Newly revealed correspondence shows the Adelaide Festival board stood by its invitation to a prominent pro-Israel columnist in 2024, despite direct appeals for his removal. This disclosure comes amidst the intense controversy surrounding the board's recent decision to cancel Palestinian Australian academic and author Randa Abdel-Fattah from the 2026 Adelaide Writers' Week program.
Board Rejected 2024 Petition to Remove Friedman
In February 2024, a group of ten academics, including Randa Abdel-Fattah, wrote to the Adelaide Festival board requesting it rescind its invitation to New York Times columnist Thomas Friedman. The request followed a controversial column by Friedman that used animal kingdom metaphors to describe the Middle East conflict, which the signatories argued deployed dehumanising racist tropes.
However, in a letter dated 9 February 2024 and seen by the Guardian, the festival's chair, Tracey Whiting, firmly rejected the petition. The board's response emphasised its international reputation for supporting artistic freedom of expression. It stated that Friedman was no longer participating due to "last-minute scheduling issues," not because of the request for his cancellation.
Premier's Claim Contradicted by Evidence
This newly surfaced evidence directly contradicts a claim made by South Australia's Premier, Peter Malinauskas, on Saturday. Malinauskas asserted that the festival board had removed Friedman from the 2024 program in "very similar circumstances" to Abdel-Fattah's cancellation, a move he said he supported for consistency.
News Corp publications subsequently highlighted this alleged inconsistency, questioning why Friedman's purported removal did not spark the same level of public outcry and mass boycott currently faced by the 2026 event. Over 70 participants have now withdrawn from Adelaide Writers' Week in protest at Abdel-Fattah's treatment.
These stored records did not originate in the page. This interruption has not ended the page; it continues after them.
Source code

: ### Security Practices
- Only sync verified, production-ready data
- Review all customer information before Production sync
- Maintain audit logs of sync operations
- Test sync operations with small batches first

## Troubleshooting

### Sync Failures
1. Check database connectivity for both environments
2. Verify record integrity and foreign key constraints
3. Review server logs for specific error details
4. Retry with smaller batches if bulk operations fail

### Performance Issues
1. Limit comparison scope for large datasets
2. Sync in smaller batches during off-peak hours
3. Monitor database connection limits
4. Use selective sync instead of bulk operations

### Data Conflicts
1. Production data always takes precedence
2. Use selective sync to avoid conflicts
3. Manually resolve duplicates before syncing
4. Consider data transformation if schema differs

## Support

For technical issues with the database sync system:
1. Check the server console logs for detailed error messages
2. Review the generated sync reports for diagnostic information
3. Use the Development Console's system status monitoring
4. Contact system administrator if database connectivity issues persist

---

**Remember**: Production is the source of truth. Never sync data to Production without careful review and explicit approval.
Abdel-Fattah Rejects Hypocrisy Allegation
Randa Abdel-Fattah has forcefully rejected any suggestion of hypocrisy on her part. She clarified that her 2024 objection to Friedman was based on the specific content of his column, which she said compared Arab and Muslim nations to "insects and vermin requiring eradication."
"In contrast, I was cancelled because my presence and identity as a Palestinian was deemed 'culturally insensitive' and linked to the Bondi atrocity," Abdel-Fattah stated. She accused the festival board of "blatant and shameless" anti-Palestinian racism and censorship, arguing the principles of artistic freedom it cited in 2024 were discarded in her case.
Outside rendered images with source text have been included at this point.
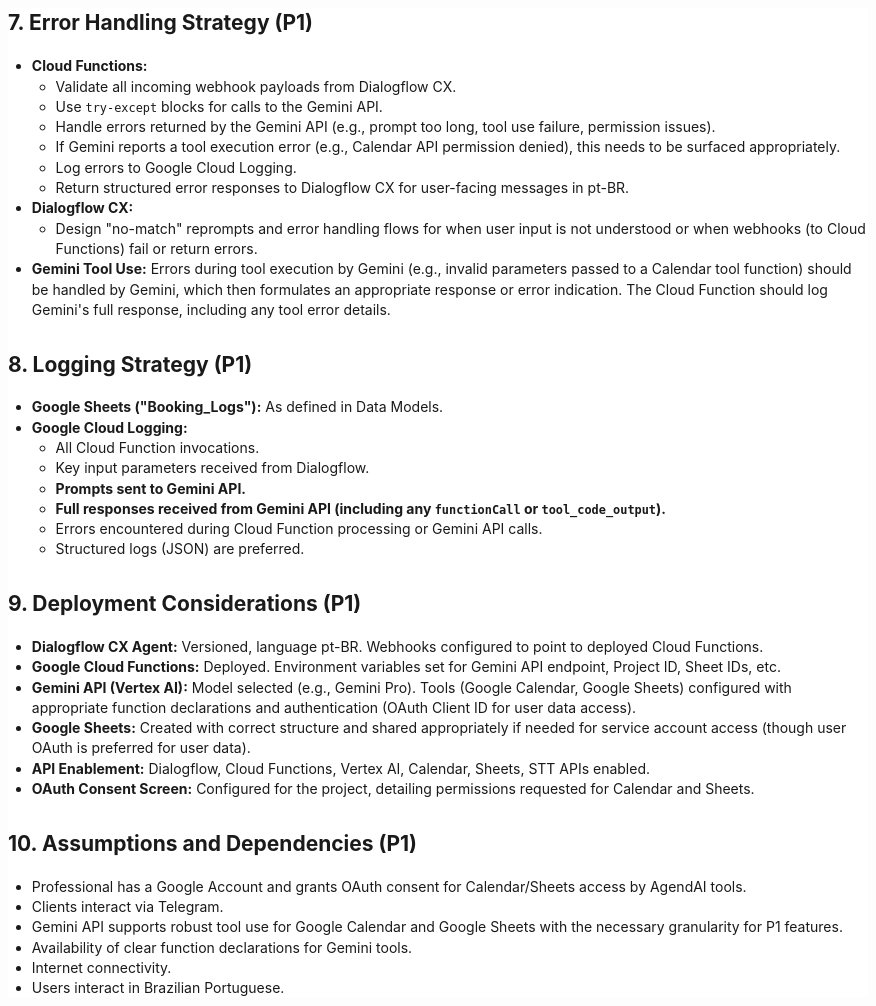 
## 7. Error Handling Strategy (P1)

* **Cloud Functions:**
    * Validate all incoming webhook payloads from Dialogflow CX.
    * Use `try-except` blocks for calls to the Gemini API.
    * Handle errors returned by the Gemini API (e.g., prompt too long, tool use failure, permission issues).
    * If Gemini reports a tool execution error (e.g., Calendar API permission denied), this needs to be surfaced appropriately.
    * Log errors to Google Cloud Logging.
    * Return structured error responses to Dialogflow CX for user-facing messages in pt-BR.
* **Dialogflow CX:**
    * Design "no-match" reprompts and error handling flows for when user input is not understood or when webhooks (to Cloud Functions) fail or return errors.
* **Gemini Tool Use:** Errors during tool execution by Gemini (e.g., invalid parameters passed to a Calendar tool function) should be handled by Gemini, which then formulates an appropriate response or error indication. The Cloud Function should log Gemini's full response, including any tool error details.

## 8. Logging Strategy (P1)

* **Google Sheets ("Booking_Logs"):** As defined in Data Models.
* **Google Cloud Logging:**
    * All Cloud Function invocations.
    * Key input parameters received from Dialogflow.
    * **Prompts sent to Gemini API.**
    * **Full responses received from Gemini API (including any `functionCall` or `tool_code_output`).**
    * Errors encountered during Cloud Function processing or Gemini API calls.
    * Structured logs (JSON) are preferred.

## 9. Deployment Considerations (P1)

* **Dialogflow CX Agent:** Versioned, language pt-BR. Webhooks configured to point to deployed Cloud Functions.
* **Google Cloud Functions:** Deployed. Environment variables set for Gemini API endpoint, Project ID, Sheet IDs, etc.
* **Gemini API (Vertex AI):** Model selected (e.g., Gemini Pro). Tools (Google Calendar, Google Sheets) configured with appropriate function declarations and authentication (OAuth Client ID for user data access).
* **Google Sheets:** Created with correct structure and shared appropriately if needed for service account access (though user OAuth is preferred for user data).
* **API Enablement:** Dialogflow, Cloud Functions, Vertex AI, Calendar, Sheets, STT APIs enabled.
* **OAuth Consent Screen:** Configured for the project, detailing permissions requested for Calendar and Sheets.

## 10. Assumptions and Dependencies (P1)

* Professional has a Google Account and grants OAuth consent for Calendar/Sheets access by AgendAI tools.
* Clients interact via Telegram.
* Gemini API supports robust tool use for Google Calendar and Google Sheets with the necessary granularity for P1 features.
* Availability of clear function declarations for Gemini tools.
* Internet connectivity.
* Users interact in Brazilian Portuguese.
A Pattern of Board Intervention Emerges
The 2024 letter suggests that the board's decision to overrule festival director Louise Adler and cancel Abdel-Fattah marks a significant shift. In 2023, the board publicly supported Adler when she refused to dump Palestinian authors Susan Abulhawa and Mohammed El-Kurd from the program, despite sponsor withdrawals and boycotts.
At that time, Premier Malinauskas stated it was not for politicians to "decide what is culturally appropriate," even though he was "genuinely disturbed" by some views expressed. The South Australian government appoints the festival board but maintains it has no power to direct artistic programming decisions.
The festival board's statement on Abdel-Fattah's cancellation said it did not suggest her writings had any connection to the Bondi tragedy, but that proceeding would not be "culturally sensitive." This reasoning, juxtaposed with its defence of free expression in 2024, has ignited a fierce debate about consistency, principle, and the limits of artistic dialogue in Australia's cultural institutions.